### Material shown:
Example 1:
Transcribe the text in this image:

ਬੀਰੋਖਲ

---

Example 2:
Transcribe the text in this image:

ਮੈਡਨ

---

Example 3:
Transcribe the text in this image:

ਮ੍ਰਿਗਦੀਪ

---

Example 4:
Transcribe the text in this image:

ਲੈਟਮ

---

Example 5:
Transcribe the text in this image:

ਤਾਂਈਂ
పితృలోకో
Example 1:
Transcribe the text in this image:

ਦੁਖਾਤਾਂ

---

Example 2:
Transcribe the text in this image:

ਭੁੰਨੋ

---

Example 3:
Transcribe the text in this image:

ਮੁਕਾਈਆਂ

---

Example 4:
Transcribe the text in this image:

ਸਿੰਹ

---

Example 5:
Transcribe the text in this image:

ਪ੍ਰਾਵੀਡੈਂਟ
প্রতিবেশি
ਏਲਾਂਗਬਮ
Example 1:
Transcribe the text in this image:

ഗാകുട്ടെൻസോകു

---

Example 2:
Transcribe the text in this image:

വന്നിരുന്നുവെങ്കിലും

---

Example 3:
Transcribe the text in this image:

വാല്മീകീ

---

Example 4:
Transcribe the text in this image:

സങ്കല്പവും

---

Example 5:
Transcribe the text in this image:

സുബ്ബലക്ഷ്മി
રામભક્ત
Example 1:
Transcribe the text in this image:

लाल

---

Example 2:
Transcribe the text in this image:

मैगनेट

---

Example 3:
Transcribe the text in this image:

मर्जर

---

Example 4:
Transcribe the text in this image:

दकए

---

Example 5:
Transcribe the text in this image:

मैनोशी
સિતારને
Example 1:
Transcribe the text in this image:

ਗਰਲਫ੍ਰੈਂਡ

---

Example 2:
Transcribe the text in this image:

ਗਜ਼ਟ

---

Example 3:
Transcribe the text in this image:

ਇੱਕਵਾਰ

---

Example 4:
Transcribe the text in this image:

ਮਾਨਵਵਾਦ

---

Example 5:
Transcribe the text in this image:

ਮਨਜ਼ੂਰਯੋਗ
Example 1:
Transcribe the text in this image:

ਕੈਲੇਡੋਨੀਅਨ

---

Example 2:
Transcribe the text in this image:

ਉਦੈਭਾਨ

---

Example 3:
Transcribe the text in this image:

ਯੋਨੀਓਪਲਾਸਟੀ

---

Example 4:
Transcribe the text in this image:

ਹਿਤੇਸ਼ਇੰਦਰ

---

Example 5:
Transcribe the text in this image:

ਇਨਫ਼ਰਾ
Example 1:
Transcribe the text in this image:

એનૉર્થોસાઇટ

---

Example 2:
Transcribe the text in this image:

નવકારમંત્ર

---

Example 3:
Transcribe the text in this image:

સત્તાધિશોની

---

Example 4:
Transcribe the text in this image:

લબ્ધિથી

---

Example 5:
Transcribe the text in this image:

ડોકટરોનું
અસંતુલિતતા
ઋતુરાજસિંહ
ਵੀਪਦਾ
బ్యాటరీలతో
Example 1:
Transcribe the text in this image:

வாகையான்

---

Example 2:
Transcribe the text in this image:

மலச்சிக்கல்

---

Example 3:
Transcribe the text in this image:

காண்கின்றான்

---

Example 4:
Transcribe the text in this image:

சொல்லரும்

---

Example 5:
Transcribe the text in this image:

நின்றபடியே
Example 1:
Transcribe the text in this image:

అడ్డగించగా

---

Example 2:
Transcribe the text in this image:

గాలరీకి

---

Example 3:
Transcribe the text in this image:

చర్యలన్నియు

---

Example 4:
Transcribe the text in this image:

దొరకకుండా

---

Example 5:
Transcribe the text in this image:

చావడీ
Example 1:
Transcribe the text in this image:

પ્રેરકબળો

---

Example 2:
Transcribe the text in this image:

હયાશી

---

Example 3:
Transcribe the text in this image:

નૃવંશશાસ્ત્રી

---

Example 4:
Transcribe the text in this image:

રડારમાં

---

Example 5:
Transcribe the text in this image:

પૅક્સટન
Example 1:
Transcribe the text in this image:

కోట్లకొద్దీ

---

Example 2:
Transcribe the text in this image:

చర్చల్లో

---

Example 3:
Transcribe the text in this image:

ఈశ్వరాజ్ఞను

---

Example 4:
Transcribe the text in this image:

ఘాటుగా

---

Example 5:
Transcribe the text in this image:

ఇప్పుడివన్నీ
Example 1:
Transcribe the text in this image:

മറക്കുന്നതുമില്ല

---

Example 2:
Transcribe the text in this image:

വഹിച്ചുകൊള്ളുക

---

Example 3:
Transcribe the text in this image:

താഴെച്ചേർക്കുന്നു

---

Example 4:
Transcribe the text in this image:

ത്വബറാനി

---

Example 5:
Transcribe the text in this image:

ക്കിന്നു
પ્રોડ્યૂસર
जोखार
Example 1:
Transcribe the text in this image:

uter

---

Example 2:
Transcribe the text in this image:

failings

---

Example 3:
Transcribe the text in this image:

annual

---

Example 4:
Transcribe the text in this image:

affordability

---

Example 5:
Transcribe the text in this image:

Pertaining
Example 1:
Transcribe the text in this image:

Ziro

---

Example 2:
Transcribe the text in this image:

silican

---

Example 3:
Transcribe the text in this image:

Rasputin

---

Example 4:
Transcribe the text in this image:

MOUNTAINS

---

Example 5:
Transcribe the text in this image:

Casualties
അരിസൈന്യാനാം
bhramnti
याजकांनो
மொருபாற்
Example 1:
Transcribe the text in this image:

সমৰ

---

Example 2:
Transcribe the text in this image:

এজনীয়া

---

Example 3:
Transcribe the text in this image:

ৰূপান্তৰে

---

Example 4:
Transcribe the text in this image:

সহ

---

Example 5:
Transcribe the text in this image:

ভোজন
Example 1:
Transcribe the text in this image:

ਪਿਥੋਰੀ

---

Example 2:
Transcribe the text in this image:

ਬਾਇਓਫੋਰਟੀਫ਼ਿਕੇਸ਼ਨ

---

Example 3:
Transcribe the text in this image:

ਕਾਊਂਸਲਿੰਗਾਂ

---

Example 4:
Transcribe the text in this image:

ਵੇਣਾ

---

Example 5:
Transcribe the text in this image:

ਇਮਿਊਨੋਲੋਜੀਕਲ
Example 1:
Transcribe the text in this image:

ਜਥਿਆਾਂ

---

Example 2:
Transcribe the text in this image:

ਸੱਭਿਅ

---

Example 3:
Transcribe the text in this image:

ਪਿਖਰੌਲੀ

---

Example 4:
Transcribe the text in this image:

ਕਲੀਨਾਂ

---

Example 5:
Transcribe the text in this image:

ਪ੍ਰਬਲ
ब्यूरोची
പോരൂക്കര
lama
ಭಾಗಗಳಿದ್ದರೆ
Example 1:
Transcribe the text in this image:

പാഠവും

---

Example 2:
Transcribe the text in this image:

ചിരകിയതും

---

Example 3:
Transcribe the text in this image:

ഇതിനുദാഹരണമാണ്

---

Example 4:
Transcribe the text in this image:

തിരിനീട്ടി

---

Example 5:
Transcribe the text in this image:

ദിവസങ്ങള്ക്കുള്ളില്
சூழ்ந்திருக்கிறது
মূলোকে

### Task directions:
Since the material above must be kept intact, output it exactly as it is.

### Result of the task:
Example 1:
Transcribe the text in this image:

ਬੀਰੋਖਲ

---

Example 2:
Transcribe the text in this image:

ਮੈਡਨ

---

Example 3:
Transcribe the text in this image:

ਮ੍ਰਿਗਦੀਪ

---

Example 4:
Transcribe the text in this image:

ਲੈਟਮ

---

Example 5:
Transcribe the text in this image:

ਤਾਂਈਂ
పితృలోకో
Example 1:
Transcribe the text in this image:

ਦੁਖਾਤਾਂ

---

Example 2:
Transcribe the text in this image:

ਭੁੰਨੋ

---

Example 3:
Transcribe the text in this image:

ਮੁਕਾਈਆਂ

---

Example 4:
Transcribe the text in this image:

ਸਿੰਹ

---

Example 5:
Transcribe the text in this image:

ਪ੍ਰਾਵੀਡੈਂਟ
প্রতিবেশি
ਏਲਾਂਗਬਮ
Example 1:
Transcribe the text in this image:

ഗാകുട്ടെൻസോകു

---

Example 2:
Transcribe the text in this image:

വന്നിരുന്നുവെങ്കിലും

---

Example 3:
Transcribe the text in this image:

വാല്മീകീ

---

Example 4:
Transcribe the text in this image:

സങ്കല്പവും

---

Example 5:
Transcribe the text in this image:

സുബ്ബലക്ഷ്മി
રામભક્ત
Example 1:
Transcribe the text in this image:

लाल

---

Example 2:
Transcribe the text in this image:

मैगनेट

---

Example 3:
Transcribe the text in this image:

मर्जर

---

Example 4:
Transcribe the text in this image:

दकए

---

Example 5:
Transcribe the text in this image:

मैनोशी
સિતારને
Example 1:
Transcribe the text in this image:

ਗਰਲਫ੍ਰੈਂਡ

---

Example 2:
Transcribe the text in this image:

ਗਜ਼ਟ

---

Example 3:
Transcribe the text in this image:

ਇੱਕਵਾਰ

---

Example 4:
Transcribe the text in this image:

ਮਾਨਵਵਾਦ

---

Example 5:
Transcribe the text in this image:

ਮਨਜ਼ੂਰਯੋਗ
Example 1:
Transcribe the text in this image:

ਕੈਲੇਡੋਨੀਅਨ

---

Example 2:
Transcribe the text in this image:

ਉਦੈਭਾਨ

---

Example 3:
Transcribe the text in this image:

ਯੋਨੀਓਪਲਾਸਟੀ

---

Example 4:
Transcribe the text in this image:

ਹਿਤੇਸ਼ਇੰਦਰ

---

Example 5:
Transcribe the text in this image:

ਇਨਫ਼ਰਾ
Example 1:
Transcribe the text in this image:

એનૉર્થોસાઇટ

---

Example 2:
Transcribe the text in this image:

નવકારમંત્ર

---

Example 3:
Transcribe the text in this image:

સત્તાધિશોની

---

Example 4:
Transcribe the text in this image:

લબ્ધિથી

---

Example 5:
Transcribe the text in this image:

ડોકટરોનું
અસંતુલિતતા
ઋતુરાજસિંહ
ਵੀਪਦਾ
బ్యాటరీలతో
Example 1:
Transcribe the text in this image:

வாகையான்

---

Example 2:
Transcribe the text in this image:

மலச்சிக்கல்

---

Example 3:
Transcribe the text in this image:

காண்கின்றான்

---

Example 4:
Transcribe the text in this image:

சொல்லரும்

---

Example 5:
Transcribe the text in this image:

நின்றபடியே
Example 1:
Transcribe the text in this image:

అడ్డగించగా

---

Example 2:
Transcribe the text in this image:

గాలరీకి

---

Example 3:
Transcribe the text in this image:

చర్యలన్నియు

---

Example 4:
Transcribe the text in this image:

దొరకకుండా

---

Example 5:
Transcribe the text in this image:

చావడీ
Example 1:
Transcribe the text in this image:

પ્રેરકબળો

---

Example 2:
Transcribe the text in this image:

હયાશી

---

Example 3:
Transcribe the text in this image:

નૃવંશશાસ્ત્રી

---

Example 4:
Transcribe the text in this image:

રડારમાં

---

Example 5:
Transcribe the text in this image:

પૅક્સટન
Example 1:
Transcribe the text in this image:

కోట్లకొద్దీ

---

Example 2:
Transcribe the text in this image:

చర్చల్లో

---

Example 3:
Transcribe the text in this image:

ఈశ్వరాజ్ఞను

---

Example 4:
Transcribe the text in this image:

ఘాటుగా

---

Example 5:
Transcribe the text in this image:

ఇప్పుడివన్నీ
Example 1:
Transcribe the text in this image:

മറക്കുന്നതുമില്ല

---

Example 2:
Transcribe the text in this image:

വഹിച്ചുകൊള്ളുക

---

Example 3:
Transcribe the text in this image:

താഴെച്ചേർക്കുന്നു

---

Example 4:
Transcribe the text in this image:

ത്വബറാനി

---

Example 5:
Transcribe the text in this image:

ക്കിന്നു
પ્રોડ્યૂસર
जोखार
Example 1:
Transcribe the text in this image:

uter

---

Example 2:
Transcribe the text in this image:

failings

---

Example 3:
Transcribe the text in this image:

annual

---

Example 4:
Transcribe the text in this image:

affordability

---

Example 5:
Transcribe the text in this image:

Pertaining
Example 1:
Transcribe the text in this image:

Ziro

---

Example 2:
Transcribe the text in this image:

silican

---

Example 3:
Transcribe the text in this image:

Rasputin

---

Example 4:
Transcribe the text in this image:

MOUNTAINS

---

Example 5:
Transcribe the text in this image:

Casualties
അരിസൈന്യാനാം
bhramnti
याजकांनो
மொருபாற்
Example 1:
Transcribe the text in this image:

সমৰ

---

Example 2:
Transcribe the text in this image:

এজনীয়া

---

Example 3:
Transcribe the text in this image:

ৰূপান্তৰে

---

Example 4:
Transcribe the text in this image:

সহ

---

Example 5:
Transcribe the text in this image:

ভোজন
Example 1:
Transcribe the text in this image:

ਪਿਥੋਰੀ

---

Example 2:
Transcribe the text in this image:

ਬਾਇਓਫੋਰਟੀਫ਼ਿਕੇਸ਼ਨ

---

Example 3:
Transcribe the text in this image:

ਕਾਊਂਸਲਿੰਗਾਂ

---

Example 4:
Transcribe the text in this image:

ਵੇਣਾ

---

Example 5:
Transcribe the text in this image:

ਇਮਿਊਨੋਲੋਜੀਕਲ
Example 1:
Transcribe the text in this image:

ਜਥਿਆਾਂ

---

Example 2:
Transcribe the text in this image:

ਸੱਭਿਅ

---

Example 3:
Transcribe the text in this image:

ਪਿਖਰੌਲੀ

---

Example 4:
Transcribe the text in this image:

ਕਲੀਨਾਂ

---

Example 5:
Transcribe the text in this image:

ਪ੍ਰਬਲ
ब्यूरोची
പോരൂക്കര
lama
ಭಾಗಗಳಿದ್ದರೆ
Example 1:
Transcribe the text in this image:

പാഠവും

---

Example 2:
Transcribe the text in this image:

ചിരകിയതും

---

Example 3:
Transcribe the text in this image:

ഇതിനുദാഹരണമാണ്

---

Example 4:
Transcribe the text in this image:

തിരിനീട്ടി

---

Example 5:
Transcribe the text in this image:

ദിവസങ്ങള്ക്കുള്ളില്
சூழ்ந்திருக்கிறது
মূলোকে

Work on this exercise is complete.